Now that Vivendi and General Electric have struck a deal, cable giant Comcast is expected to to buy a controlling stake in NBC-Universal; marking the biggest proposed media merger in recent memory. Comcast, the largest cable company and the No. 1 residential Internet service provider in the nation, would take over the NBC empire: a television network, Universal Studios, MSNBC, CNBC, USA Network, Telemundo, the Weather Channel, Hulu.com, 27 television stations and a host of other properties.
This train wreck of a deal will hurt all over. It will mean increased costs for cable television service; currently free online NBC content locked behind a pay wall; less opportunity for the distribution of independent media; even fewer choices and less programming diversity. On average, nearly one quarter of all channels offered to cable subscribers will be owned by the bloated Comcast.
News reports about the deal are citing the "conventional wisdom" echoed by industry analysts from Wall Street and Washington: Judicial and agency precedent indicates that the Justice Department and Federal Communications Commission will not be able to stop the merger -- even if they know that the cost to the public interest will be grave. This is the same kind of regulatory precedent that permitted the renegade banking industry to run amok, until the system came crashing down. Our lawmakers should have been reining in these out-of-control corporations long ago. But therein lies the problem: Corporate-friendly judges, appointed by corporate-friendly politicians, elected with contributions from their corporate patrons, have created a body of legal precedent that makes even the most common sense antitrust rulings difficult to impossible.

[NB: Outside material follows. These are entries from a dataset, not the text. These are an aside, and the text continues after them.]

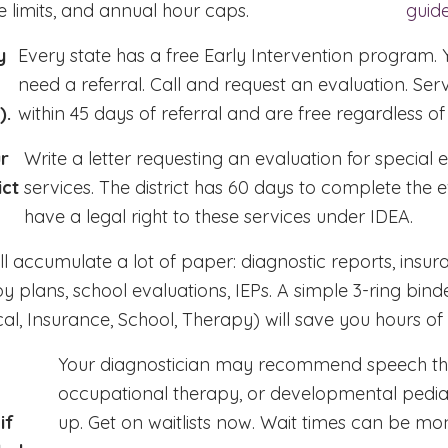
 limits, and annual hour caps.
guid
y
Every state has a free Early Intervention program. 
need a referral. Call and request an evaluation. Ser
).
within 45 days of referral and are free regardless o
r
Write a letter requesting an evaluation for special 
ict
services. The district has 60 days to complete the e
have a legal right to these services under IDEA.
ll accumulate a lot of paper: diagnostic reports, insura
y plans, school evaluations, IEPs. A simple 3-ring binde
al, Insurance, School, Therapy) will save you hours of 
Your diagnostician may recommend speech th
occupational therapy, or developmental pediat
if
up. Get on waitlists now. Wait times can be mon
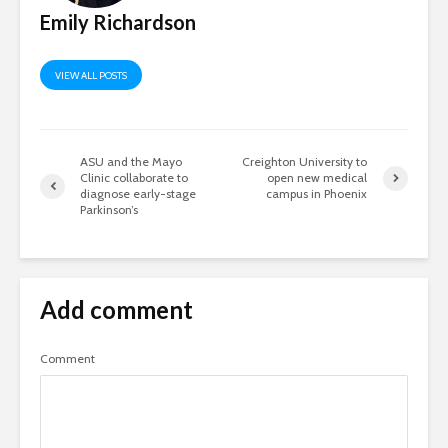
Emily Richardson
VIEW ALL POSTS
ASU and the Mayo
Creighton University to
Clinic collaborate to
open new medical
diagnose early-stage
campus in Phoenix
Parkinson’s
Add comment
Comment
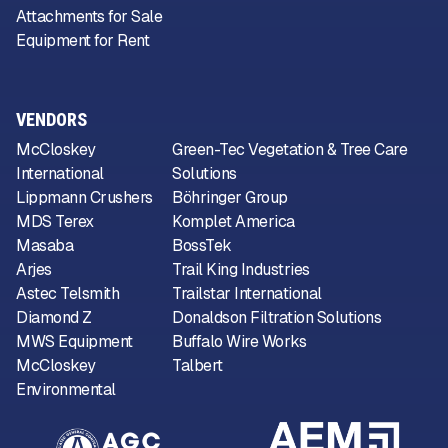
Attachments for Sale
Equipment for Rent
VENDORS
McCloskey
Green-Tec Vegetation & Tree Care
International
Solutions
Lippmann Crushers
Böhringer Group
MDS Terex
Komplet America
Masaba
BossTek
Arjes
Trail King Industries
Astec Telsmith
Trailstar International
Diamond Z
Donaldson Filtration Solutions
MWS Equipment
Buffalo Wire Works
McCloskey
Talbert
Environmental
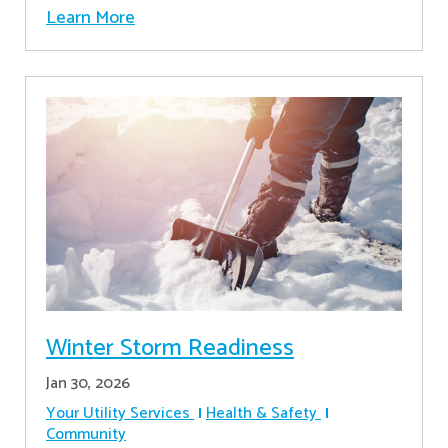
Learn More
Winter Storm Readiness
Jan 30, 2026
Your Utility Services
Health & Safety
Community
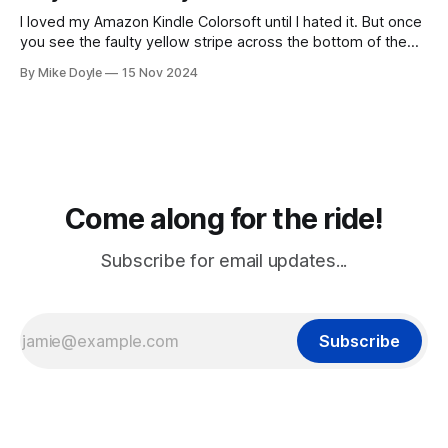
I loved my Amazon Kindle Colorsoft until I hated it. But once
you see the faulty yellow stripe across the bottom of the
screen, you can't unsee it.
By Mike Doyle
15 Nov 2024
Come along for the ride!
Subscribe for email updates...
Subscribe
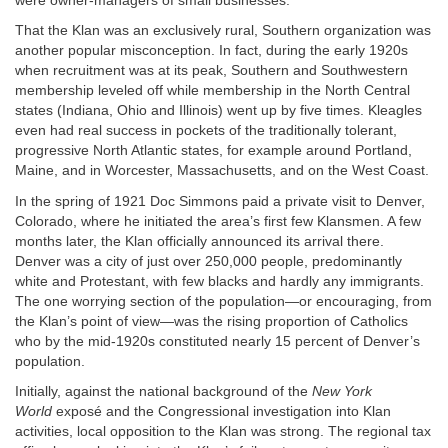
were owner-managers of small businesses.
That the Klan was an exclusively rural, Southern organization was
another popular misconception. In fact, during the early 1920s
when recruitment was at its peak, Southern and Southwestern
membership leveled off while membership in the North Central
states (Indiana, Ohio and Illinois) went up by five times. Kleagles
even had real success in pockets of the traditionally tolerant,
progressive North Atlantic states, for example around Portland,
Maine, and in Worcester, Massachusetts, and on the West Coast.
In the spring of 1921 Doc Simmons paid a private visit to Denver,
Colorado, where he initiated the area’s first few Klansmen. A few
months later, the Klan officially announced its arrival there.
Denver was a city of just over 250,000 people, predominantly
white and Protestant, with few blacks and hardly any immigrants.
The one worrying section of the population—or encouraging, from
the Klan’s point of view—was the rising proportion of Catholics
who by the mid-1920s constituted nearly 15 percent of Denver’s
population.
Initially, against the national background of the
New York
World
exposé and the Congressional investigation into Klan
activities, local opposition to the Klan was strong. The regional tax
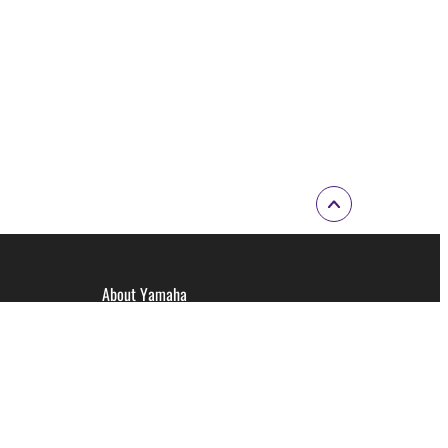
About Yamaha
Corporate Information
Corporate Profile Video
Brand Promise
Careers at Yamaha Music Australia
Yamaha Philosophy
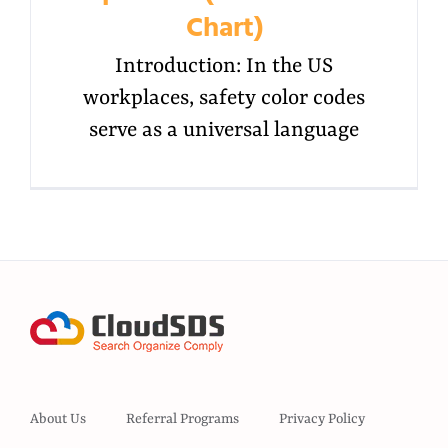
Chart)
Introduction: In the US
workplaces, safety color codes
serve as a universal language
About Us
Referral Programs
Privacy Policy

It was just 18 months ago that candidate Barack Obama said, "I strongly favor diversity of ownership of outlets and protection against the excessive concentration of power in the hands of any one corporation, interest or small group." Five months later, Obama was swept into office promising to bring change to Washington.
If President Obama really wants to change the system that green-lighted the bailout of "too big to fail" banks and would allow the looming crisis of too-big-to-block media mergers, he will have to overhaul federal antitrust laws so that they actually protect the greater good.
Until such change is realized, there are several reasons why current antitrust laws -- albeit weak -- can and should block the Comcast-NBC deal during the review process, which will likely take a year or more:
- The merger would eliminate the hard bargaining for distribution and content that normally occurs between distributors (like Comcast) and content producers (like NBC). That competitive bargaining will only intensify as more video is distributed over the Internet in the coming years.
The Comcast-NBC behemoth would control several distribution platforms -- a major television network, the largest cable company and the largest Internet service provider. The merged company will have strong incentives and the market power to discriminate in granting access to its wealth of programming. It will have the incentive and market power to enforce anticompetitive "bundling" and price-gouge other cable companies, especially smaller cable companies. As the largest cable company and Internet service provider, Comcast will have the motive to move NBC's video content behind a pay wall that will mean higher costs for consumers, and it would stunt the growth of the Internet as an alternative medium for video service. Placing video content behind a pay wall that is only available to Comcast cable customers is a classic example of "anticompetitive bundling." That is, consumers who want Internet access to NBC programming will be forced to buy the bundle of cable and Internet. Perhaps the most dangerous risk of this deal -- and one we have seen many times in years -past - is that it will trigger a "merger wave" throughout the industry as distribution companies and content companies seek to "muscle up" to match the new threat that the vertically integrated Comcast poses. Consumer choice will be restricted and prices will rise. With diminishing competition, the likelihood of similar behavior by other companies grows stronger, as does the threat of collusion among competitors.The Comcast-NBC deal is black and white: It would create a company with too much market power, and it would further starve Americans of the diversity already missing from our media marketplace. It raises the most basic antitrust issues for an administration that has declared both the importance of media diversity and an intention to be far more vigilant against anticompetitive conduct and abuses of market power.
President Obama, Congress and federal agencies must acknowledge the serious threat that this merger poses and take the necessary measures to prevent harm to competition and consumers. That means putting the American people first and corporate greed second. It means stopping the merger.